### Records for this task
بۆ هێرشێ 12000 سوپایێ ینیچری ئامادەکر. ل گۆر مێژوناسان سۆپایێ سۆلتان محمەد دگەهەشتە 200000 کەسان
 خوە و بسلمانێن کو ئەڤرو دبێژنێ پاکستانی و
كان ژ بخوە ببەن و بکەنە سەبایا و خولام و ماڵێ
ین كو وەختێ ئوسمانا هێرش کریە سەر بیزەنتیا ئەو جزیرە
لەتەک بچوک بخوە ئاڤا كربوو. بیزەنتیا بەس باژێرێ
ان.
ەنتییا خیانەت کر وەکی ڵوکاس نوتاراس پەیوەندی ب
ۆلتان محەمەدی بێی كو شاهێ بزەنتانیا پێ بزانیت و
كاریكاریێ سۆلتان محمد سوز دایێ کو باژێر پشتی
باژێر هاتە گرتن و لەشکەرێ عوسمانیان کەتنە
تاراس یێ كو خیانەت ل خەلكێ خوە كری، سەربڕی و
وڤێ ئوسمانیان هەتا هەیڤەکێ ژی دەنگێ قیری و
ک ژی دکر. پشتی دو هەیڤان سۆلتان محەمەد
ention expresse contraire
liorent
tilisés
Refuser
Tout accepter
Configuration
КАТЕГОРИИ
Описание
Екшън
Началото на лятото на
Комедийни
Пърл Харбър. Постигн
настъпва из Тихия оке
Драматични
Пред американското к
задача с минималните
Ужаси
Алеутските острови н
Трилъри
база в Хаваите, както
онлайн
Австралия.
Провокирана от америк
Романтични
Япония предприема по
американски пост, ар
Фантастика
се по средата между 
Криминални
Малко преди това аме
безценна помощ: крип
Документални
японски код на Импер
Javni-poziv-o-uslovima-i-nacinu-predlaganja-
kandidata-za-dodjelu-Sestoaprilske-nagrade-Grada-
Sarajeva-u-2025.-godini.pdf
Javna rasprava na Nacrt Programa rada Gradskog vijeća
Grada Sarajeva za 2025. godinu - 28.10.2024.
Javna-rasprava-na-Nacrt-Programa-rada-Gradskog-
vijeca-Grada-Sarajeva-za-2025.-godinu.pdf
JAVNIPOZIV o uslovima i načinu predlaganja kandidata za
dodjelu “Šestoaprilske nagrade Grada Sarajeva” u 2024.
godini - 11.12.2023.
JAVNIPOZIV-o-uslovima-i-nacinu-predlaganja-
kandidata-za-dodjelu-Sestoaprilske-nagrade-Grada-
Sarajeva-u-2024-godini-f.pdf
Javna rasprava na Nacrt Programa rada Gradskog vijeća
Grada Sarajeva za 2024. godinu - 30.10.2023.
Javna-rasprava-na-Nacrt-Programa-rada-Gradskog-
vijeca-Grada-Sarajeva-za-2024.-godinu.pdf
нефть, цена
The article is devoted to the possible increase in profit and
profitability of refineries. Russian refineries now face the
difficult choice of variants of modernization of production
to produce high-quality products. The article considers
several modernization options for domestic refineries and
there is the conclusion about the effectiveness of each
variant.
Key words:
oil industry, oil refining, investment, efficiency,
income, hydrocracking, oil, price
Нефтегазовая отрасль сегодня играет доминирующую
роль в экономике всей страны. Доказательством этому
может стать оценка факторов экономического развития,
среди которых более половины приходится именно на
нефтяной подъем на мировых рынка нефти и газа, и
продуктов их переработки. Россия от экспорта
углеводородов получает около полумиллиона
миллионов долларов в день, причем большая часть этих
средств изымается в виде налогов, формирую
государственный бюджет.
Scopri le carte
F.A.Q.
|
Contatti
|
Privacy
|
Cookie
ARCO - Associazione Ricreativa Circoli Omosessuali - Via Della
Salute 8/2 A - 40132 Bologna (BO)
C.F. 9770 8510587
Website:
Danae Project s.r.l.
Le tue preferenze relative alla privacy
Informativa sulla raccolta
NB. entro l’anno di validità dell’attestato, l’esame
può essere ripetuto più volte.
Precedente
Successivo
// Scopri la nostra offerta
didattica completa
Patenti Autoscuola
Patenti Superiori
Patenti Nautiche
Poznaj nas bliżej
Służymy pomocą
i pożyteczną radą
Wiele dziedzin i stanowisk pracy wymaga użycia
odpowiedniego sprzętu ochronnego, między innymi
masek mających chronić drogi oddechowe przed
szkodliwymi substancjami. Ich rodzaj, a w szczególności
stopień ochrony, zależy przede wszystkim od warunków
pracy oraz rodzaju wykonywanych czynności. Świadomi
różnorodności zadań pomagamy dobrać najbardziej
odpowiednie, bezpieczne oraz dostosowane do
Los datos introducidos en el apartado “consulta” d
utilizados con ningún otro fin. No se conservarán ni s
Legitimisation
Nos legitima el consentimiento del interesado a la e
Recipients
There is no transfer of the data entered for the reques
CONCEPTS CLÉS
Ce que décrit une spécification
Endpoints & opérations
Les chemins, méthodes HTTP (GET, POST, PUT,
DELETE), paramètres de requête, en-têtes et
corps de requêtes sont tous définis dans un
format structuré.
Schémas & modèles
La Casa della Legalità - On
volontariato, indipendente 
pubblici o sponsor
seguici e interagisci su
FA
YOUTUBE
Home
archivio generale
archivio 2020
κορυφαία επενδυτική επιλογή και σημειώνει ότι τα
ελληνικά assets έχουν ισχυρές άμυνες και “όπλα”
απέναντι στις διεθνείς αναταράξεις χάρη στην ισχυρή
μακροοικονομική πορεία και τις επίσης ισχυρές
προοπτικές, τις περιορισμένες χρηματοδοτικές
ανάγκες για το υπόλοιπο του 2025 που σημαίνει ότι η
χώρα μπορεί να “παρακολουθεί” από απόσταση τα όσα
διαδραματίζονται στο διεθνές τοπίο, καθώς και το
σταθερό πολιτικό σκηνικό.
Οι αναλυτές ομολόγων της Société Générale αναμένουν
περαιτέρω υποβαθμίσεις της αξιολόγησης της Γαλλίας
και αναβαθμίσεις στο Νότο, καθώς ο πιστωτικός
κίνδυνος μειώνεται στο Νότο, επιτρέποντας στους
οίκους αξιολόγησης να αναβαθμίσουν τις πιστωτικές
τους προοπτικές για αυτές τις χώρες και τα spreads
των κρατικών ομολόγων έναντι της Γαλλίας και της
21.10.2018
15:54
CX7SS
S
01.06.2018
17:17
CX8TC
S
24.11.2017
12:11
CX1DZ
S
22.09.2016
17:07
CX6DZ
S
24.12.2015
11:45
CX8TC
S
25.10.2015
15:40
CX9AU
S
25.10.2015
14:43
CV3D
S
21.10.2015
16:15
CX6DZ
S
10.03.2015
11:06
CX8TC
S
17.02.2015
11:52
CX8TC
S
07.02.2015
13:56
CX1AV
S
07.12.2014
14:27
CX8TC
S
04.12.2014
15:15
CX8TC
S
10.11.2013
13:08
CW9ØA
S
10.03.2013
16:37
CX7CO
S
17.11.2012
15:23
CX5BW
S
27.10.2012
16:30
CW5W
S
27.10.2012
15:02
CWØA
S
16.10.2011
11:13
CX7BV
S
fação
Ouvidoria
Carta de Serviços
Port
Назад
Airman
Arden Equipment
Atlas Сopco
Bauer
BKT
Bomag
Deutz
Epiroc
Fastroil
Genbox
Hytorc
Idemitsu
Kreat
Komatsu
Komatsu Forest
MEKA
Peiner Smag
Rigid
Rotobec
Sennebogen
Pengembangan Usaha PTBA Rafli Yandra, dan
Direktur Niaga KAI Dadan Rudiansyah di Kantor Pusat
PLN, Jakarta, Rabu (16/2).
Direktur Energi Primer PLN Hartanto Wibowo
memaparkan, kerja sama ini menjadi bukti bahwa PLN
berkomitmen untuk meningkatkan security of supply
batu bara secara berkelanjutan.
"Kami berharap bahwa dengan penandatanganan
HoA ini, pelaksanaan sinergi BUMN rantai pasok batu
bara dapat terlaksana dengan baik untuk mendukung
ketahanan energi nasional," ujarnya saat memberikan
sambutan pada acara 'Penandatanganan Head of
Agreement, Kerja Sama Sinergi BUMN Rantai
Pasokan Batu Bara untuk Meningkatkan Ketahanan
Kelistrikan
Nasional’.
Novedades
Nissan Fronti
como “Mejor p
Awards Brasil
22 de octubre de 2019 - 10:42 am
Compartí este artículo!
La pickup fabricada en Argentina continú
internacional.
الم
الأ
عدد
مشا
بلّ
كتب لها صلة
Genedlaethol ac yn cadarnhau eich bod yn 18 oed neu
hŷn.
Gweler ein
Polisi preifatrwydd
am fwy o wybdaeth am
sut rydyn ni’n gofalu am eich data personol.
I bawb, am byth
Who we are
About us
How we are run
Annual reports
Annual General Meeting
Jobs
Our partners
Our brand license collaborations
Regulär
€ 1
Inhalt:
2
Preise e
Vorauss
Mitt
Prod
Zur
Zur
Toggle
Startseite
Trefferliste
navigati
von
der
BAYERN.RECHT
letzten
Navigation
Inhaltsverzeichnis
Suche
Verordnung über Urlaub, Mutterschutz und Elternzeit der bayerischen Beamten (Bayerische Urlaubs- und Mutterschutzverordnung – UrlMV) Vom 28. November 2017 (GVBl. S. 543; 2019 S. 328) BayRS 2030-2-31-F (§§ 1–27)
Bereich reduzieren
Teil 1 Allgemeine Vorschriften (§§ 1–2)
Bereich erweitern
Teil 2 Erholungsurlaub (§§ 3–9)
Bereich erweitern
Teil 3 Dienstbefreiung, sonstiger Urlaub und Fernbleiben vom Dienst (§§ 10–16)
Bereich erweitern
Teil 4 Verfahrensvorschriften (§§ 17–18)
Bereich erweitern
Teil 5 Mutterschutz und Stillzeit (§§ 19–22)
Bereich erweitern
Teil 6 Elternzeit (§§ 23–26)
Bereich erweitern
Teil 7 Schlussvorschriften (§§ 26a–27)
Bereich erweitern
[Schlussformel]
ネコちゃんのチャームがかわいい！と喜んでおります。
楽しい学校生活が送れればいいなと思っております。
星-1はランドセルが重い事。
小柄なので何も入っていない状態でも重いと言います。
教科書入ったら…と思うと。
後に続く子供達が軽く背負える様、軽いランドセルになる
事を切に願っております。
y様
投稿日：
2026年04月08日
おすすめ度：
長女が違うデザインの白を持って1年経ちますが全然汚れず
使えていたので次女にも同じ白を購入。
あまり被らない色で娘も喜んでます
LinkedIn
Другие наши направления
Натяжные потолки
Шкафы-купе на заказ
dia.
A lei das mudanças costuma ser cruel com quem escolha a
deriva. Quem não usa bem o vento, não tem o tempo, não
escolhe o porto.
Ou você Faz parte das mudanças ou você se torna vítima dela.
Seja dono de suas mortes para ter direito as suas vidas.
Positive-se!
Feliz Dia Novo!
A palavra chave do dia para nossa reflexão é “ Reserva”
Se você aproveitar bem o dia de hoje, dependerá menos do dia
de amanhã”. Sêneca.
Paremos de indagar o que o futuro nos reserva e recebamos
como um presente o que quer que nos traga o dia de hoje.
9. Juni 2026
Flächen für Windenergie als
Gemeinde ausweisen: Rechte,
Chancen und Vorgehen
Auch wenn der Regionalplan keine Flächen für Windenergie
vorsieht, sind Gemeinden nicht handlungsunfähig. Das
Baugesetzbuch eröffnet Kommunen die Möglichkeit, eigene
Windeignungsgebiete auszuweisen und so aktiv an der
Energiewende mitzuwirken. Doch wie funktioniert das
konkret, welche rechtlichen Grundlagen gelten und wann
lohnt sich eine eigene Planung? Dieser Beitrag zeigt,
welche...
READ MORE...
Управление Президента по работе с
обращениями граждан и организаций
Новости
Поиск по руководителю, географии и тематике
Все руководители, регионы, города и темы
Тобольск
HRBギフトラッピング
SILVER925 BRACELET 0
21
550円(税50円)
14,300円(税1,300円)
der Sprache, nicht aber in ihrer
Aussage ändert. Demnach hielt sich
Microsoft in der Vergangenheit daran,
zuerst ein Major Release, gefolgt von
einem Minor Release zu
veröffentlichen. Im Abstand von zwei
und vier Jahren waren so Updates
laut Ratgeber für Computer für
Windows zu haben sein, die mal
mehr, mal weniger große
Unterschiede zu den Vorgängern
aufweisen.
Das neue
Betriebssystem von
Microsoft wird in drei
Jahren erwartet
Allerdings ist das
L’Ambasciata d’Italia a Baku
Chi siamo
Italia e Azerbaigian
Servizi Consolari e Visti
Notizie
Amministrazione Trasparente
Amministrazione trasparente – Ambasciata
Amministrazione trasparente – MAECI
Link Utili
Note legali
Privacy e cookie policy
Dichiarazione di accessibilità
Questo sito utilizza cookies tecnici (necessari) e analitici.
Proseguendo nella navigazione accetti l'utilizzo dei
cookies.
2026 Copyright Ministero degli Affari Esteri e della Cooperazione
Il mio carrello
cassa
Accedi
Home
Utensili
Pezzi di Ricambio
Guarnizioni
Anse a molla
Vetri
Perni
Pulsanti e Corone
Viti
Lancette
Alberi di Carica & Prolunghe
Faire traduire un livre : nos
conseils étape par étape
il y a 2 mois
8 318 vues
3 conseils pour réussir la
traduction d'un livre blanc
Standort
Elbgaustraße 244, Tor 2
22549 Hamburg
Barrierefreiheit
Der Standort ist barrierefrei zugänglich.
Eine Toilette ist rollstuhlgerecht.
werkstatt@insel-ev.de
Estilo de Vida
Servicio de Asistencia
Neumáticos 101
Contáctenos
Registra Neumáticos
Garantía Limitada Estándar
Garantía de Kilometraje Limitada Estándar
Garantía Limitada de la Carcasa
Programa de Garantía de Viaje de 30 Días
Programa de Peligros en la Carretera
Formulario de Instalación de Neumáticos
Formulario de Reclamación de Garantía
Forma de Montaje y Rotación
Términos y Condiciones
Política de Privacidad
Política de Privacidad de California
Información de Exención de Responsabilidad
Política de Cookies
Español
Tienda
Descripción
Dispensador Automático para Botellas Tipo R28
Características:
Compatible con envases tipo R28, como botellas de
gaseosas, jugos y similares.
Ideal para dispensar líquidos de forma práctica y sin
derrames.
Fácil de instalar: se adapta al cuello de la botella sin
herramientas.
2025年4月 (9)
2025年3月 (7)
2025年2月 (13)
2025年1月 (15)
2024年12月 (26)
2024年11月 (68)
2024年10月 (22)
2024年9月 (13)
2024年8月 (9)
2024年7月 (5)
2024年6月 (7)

### Your goal
The required answer is the exact run of lines above starting at the line with "Οι αναλυτές ομολόγων" and ending at the line with "sut rydyn ni’n gofalu am eich data personol.", with both ends present.

### Solution to the problem
Οι αναλυτές ομολόγων της Société Générale αναμένουν
περαιτέρω υποβαθμίσεις της αξιολόγησης της Γαλλίας
και αναβαθμίσεις στο Νότο, καθώς ο πιστωτικός
κίνδυνος μειώνεται στο Νότο, επιτρέποντας στους
οίκους αξιολόγησης να αναβαθμίσουν τις πιστωτικές
τους προοπτικές για αυτές τις χώρες και τα spreads
των κρατικών ομολόγων έναντι της Γαλλίας και της
21.10.2018
15:54
CX7SS
S
01.06.2018
17:17
CX8TC
S
24.11.2017
12:11
CX1DZ
S
22.09.2016
17:07
CX6DZ
S
24.12.2015
11:45
CX8TC
S
25.10.2015
15:40
CX9AU
S
25.10.2015
14:43
CV3D
S
21.10.2015
16:15
CX6DZ
S
10.03.2015
11:06
CX8TC
S
17.02.2015
11:52
CX8TC
S
07.02.2015
13:56
CX1AV
S
07.12.2014
14:27
CX8TC
S
04.12.2014
15:15
CX8TC
S
10.11.2013
13:08
CW9ØA
S
10.03.2013
16:37
CX7CO
S
17.11.2012
15:23
CX5BW
S
27.10.2012
16:30
CW5W
S
27.10.2012
15:02
CWØA
S
16.10.2011
11:13
CX7BV
S
fação
Ouvidoria
Carta de Serviços
Port
Назад
Airman
Arden Equipment
Atlas Сopco
Bauer
BKT
Bomag
Deutz
Epiroc
Fastroil
Genbox
Hytorc
Idemitsu
Kreat
Komatsu
Komatsu Forest
MEKA
Peiner Smag
Rigid
Rotobec
Sennebogen
Pengembangan Usaha PTBA Rafli Yandra, dan
Direktur Niaga KAI Dadan Rudiansyah di Kantor Pusat
PLN, Jakarta, Rabu (16/2).
Direktur Energi Primer PLN Hartanto Wibowo
memaparkan, kerja sama ini menjadi bukti bahwa PLN
berkomitmen untuk meningkatkan security of supply
batu bara secara berkelanjutan.
"Kami berharap bahwa dengan penandatanganan
HoA ini, pelaksanaan sinergi BUMN rantai pasok batu
bara dapat terlaksana dengan baik untuk mendukung
ketahanan energi nasional," ujarnya saat memberikan
sambutan pada acara 'Penandatanganan Head of
Agreement, Kerja Sama Sinergi BUMN Rantai
Pasokan Batu Bara untuk Meningkatkan Ketahanan
Kelistrikan
Nasional’.
Novedades
Nissan Fronti
como “Mejor p
Awards Brasil
22 de octubre de 2019 - 10:42 am
Compartí este artículo!
La pickup fabricada en Argentina continú
internacional.
الم
الأ
عدد
مشا
بلّ
كتب لها صلة
Genedlaethol ac yn cadarnhau eich bod yn 18 oed neu
hŷn.
Gweler ein
Polisi preifatrwydd
am fwy o wybdaeth am
sut rydyn ni’n gofalu am eich data personol.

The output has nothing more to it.